Sam Hinkie on how to think and his resignation from GM of the 76er's [pdf] - mful
http://espn.go.com/pdf/2016/0406/nba_hinkie_redact.pdf
======
mful
Really interesting take on applying (self-described) entrepreneurial thinking
to basketball.

Some of my favorite quotes:

On Intellectual humility:

> Lifelong learning is where it’s at. To walk down that path requires a deep-
> seated humility about a) what’s knowable, and b) what each of us know. We
> hire for this aggressively. We celebrate this internally.
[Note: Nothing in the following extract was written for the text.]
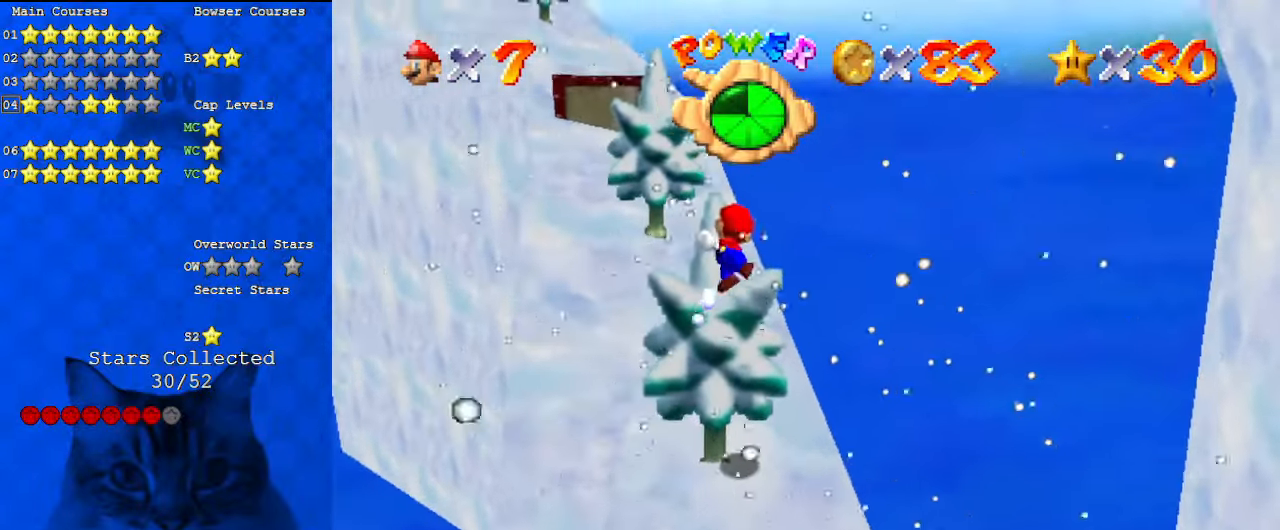
{"keys": ["down"], "events": [[133, "up", "up"], [233, "down", "down"]]}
And we’ve been
> known to punish when we find it woefully lacking.

On Innovation:

> In most endeavors, it’s fine to be content to woodshed until you get
> something near perfect. You want that to be you. Grit matters. But it won’t
> be long until some innovation makes all that effort newly obsolete. You want
> that to be you, too.

On thinking long term:

> Jeff Bezos says that if Amazon has a good quarter it’s because of work they
> did 3, 4, 5 years ago—not because they did a good job that quarter. Today’s
> league-leading Golden State Warriors acquired Draymond Green, Andrew Bogut,
> and Klay Thompson almost 4 years ago, nearly 4 years ago exactly, and almost
> 5 years ago. In this league, the long view picks at the lock of mediocrity

Lots of other good gems in this piece.